Here at Pritchard 1, if you’re on the outs, whether because of a breakup or because you can’t get along with others, you can be exiled – which might consist of moving about 100 feet away, on the other side of a large, well-kept greenspace.
I ask who mows the grass, and Julia says she thinks it’s the pastor of one of the nearby churches.
Comfortable, middle-class me assumes the mowing is done for cosmetic reasons, but Julia disabuses me of that notion.
“It also keeps the snakes away,” she says matter of factly.
WE DRIVE a short distance to a camp off West Boundary Street, near a prominent SCAD building, to drop off pet food and check on some animals.
The CPR folks have jokingly nicknamed the camp “Zombie Apocalypse” — not because of the residents, who are very chill and polite, but because of some creepy-looking dolls set up at the entrance.
We’re looking for the camp’s self-appointed “Mayor,” a longtime resident who is its civic leader. There’s a sign at his tentsite that says to check in with him first.
However, today the Mayor isn’t in his office. I’m disappointed not to have met him.
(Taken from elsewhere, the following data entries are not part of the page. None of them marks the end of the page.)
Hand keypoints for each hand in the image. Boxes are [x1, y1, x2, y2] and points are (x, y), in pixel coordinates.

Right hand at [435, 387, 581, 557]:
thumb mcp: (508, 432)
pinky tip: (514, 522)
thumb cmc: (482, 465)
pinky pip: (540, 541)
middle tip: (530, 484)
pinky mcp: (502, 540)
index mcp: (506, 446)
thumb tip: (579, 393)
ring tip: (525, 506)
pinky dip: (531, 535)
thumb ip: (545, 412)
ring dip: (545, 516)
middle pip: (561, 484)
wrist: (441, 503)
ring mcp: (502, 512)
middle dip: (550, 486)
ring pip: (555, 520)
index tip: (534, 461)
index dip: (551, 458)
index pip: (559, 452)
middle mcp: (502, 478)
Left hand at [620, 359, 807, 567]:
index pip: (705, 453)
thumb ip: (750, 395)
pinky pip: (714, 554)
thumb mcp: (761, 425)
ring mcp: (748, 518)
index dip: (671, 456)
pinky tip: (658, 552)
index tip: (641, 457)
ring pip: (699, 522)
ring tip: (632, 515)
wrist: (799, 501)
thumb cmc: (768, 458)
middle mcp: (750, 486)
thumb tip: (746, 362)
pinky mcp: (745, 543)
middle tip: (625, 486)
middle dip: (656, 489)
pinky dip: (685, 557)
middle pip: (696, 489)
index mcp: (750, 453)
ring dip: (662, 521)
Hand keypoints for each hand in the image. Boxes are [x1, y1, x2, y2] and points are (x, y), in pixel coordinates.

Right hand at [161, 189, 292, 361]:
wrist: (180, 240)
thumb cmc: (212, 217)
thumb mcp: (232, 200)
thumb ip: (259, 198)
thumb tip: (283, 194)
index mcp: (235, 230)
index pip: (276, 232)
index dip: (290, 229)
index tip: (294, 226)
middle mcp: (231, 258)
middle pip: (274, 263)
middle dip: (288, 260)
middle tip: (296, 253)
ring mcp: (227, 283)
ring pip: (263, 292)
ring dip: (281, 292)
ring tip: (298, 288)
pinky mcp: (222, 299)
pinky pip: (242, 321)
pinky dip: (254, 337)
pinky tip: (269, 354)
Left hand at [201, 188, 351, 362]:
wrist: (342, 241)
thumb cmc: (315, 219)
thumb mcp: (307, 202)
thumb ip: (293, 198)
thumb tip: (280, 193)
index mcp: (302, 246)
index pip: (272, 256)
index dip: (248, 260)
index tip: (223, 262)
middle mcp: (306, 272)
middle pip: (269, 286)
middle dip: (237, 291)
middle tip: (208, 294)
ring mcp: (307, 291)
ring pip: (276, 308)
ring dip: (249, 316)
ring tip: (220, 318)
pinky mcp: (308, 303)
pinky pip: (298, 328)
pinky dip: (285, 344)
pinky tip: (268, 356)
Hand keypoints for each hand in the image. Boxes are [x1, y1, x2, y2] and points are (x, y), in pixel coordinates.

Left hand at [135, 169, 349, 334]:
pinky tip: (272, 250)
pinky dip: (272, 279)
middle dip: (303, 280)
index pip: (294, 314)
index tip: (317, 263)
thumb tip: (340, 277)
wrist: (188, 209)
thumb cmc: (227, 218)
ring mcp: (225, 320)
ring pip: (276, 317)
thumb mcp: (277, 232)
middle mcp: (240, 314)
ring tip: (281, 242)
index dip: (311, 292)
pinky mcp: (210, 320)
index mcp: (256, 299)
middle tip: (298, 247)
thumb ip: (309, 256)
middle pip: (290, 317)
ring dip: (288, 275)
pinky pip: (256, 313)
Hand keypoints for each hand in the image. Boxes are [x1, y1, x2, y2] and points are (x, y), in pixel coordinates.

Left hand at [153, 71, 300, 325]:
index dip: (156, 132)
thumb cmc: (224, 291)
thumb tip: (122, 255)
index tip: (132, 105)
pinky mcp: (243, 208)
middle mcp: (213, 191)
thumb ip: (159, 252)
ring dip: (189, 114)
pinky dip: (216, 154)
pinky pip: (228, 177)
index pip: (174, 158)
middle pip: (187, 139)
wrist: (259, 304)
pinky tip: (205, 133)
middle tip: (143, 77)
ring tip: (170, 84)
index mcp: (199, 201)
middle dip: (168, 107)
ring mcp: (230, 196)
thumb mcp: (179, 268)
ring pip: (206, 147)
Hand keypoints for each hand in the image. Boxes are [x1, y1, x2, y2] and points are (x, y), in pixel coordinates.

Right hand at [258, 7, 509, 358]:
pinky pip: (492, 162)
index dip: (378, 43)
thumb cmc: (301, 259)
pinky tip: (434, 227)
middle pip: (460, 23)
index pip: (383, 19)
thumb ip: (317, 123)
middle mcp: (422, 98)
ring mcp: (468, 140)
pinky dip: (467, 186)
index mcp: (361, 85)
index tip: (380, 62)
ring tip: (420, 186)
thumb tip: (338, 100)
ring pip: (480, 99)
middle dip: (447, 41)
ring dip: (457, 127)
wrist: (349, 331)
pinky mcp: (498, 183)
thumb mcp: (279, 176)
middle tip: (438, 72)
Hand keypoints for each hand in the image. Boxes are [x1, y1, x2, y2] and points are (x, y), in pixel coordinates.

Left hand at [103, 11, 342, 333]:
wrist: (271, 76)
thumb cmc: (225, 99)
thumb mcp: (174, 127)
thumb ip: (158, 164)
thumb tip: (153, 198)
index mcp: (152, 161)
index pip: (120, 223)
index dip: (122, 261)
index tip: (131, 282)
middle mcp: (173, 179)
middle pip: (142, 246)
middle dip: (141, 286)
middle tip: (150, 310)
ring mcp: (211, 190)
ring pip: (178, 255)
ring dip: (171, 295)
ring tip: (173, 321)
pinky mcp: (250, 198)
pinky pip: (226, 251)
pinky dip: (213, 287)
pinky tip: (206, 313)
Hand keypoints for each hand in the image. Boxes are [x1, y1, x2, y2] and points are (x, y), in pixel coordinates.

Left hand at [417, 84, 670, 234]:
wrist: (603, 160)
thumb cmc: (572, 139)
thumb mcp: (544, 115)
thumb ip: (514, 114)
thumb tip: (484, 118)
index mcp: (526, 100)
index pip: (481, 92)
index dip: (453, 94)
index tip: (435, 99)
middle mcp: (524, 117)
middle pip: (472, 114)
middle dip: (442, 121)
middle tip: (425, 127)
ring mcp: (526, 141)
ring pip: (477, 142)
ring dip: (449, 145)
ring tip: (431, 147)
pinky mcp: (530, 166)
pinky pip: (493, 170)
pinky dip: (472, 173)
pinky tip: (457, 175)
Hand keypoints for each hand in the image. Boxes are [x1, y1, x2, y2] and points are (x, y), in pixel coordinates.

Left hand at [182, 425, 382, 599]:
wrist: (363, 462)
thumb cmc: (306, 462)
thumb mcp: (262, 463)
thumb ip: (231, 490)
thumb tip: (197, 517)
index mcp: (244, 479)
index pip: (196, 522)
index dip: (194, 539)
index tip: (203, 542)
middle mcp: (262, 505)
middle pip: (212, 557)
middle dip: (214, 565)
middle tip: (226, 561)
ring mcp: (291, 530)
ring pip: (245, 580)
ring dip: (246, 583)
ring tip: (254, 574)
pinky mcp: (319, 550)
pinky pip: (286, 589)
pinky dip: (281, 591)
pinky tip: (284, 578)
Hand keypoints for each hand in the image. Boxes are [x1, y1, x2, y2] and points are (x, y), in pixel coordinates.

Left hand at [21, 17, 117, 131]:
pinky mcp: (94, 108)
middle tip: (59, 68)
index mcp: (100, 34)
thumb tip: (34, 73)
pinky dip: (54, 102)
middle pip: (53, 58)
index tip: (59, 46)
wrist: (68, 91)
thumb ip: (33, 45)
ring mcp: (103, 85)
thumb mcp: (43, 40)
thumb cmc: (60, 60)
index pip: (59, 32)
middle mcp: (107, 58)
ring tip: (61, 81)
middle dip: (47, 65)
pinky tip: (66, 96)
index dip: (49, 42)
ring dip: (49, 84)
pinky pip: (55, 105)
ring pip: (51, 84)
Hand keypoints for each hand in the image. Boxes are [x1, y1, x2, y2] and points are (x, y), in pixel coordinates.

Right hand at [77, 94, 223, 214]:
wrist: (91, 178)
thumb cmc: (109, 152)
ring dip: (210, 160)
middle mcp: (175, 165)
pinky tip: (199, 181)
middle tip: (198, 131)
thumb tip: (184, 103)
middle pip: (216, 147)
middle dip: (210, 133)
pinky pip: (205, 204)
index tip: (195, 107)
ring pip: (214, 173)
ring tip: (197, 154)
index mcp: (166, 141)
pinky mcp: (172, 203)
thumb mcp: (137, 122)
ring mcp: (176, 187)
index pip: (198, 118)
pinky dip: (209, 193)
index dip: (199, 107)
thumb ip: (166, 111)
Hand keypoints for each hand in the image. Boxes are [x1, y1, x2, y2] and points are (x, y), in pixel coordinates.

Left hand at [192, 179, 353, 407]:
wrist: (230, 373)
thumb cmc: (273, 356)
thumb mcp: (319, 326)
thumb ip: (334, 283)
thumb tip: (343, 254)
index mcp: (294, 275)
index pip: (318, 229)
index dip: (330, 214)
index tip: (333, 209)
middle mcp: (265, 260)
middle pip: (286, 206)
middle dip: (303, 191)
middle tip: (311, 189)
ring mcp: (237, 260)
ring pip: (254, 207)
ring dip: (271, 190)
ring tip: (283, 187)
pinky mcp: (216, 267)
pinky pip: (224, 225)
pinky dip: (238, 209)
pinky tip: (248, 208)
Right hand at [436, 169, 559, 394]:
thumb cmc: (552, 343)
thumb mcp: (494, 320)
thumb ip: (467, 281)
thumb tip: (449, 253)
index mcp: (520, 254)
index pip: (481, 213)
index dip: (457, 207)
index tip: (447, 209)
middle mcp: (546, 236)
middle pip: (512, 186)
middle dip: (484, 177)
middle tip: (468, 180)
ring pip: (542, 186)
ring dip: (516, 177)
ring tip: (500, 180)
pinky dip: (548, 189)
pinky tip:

Camp Zombie Apocalypse may be in need of his political acumen soon. The planned expansion in this part of West Savannah, for the new Arena and the so-called Canal District, means that many camps in this area will be closed, casualties of Savannah’s mania for expansion.
The same is going on in East Savannah near the Truman camp. That area is slated for development on both sides of President Street, including the “Eastern Wharf,” formerly Savannah River Landing.
Set to be built near camps Pritchard 1 and 2, the new Westside Arena alone — just the building — will cost about as much as the entire annual discretionary budget of the City of Savannah.
Combined, the level of taxpayer investment in both the Canal District and the Eastern Wharf area is staggeringly large, in the hundreds of millions.
It’s all to develop new upscale housing and lodging and entertainment for tourists — when there is still nowhere near enough affordable housing for the people who already live here.
Yet nobody seems to want to pay for a damn dumpster.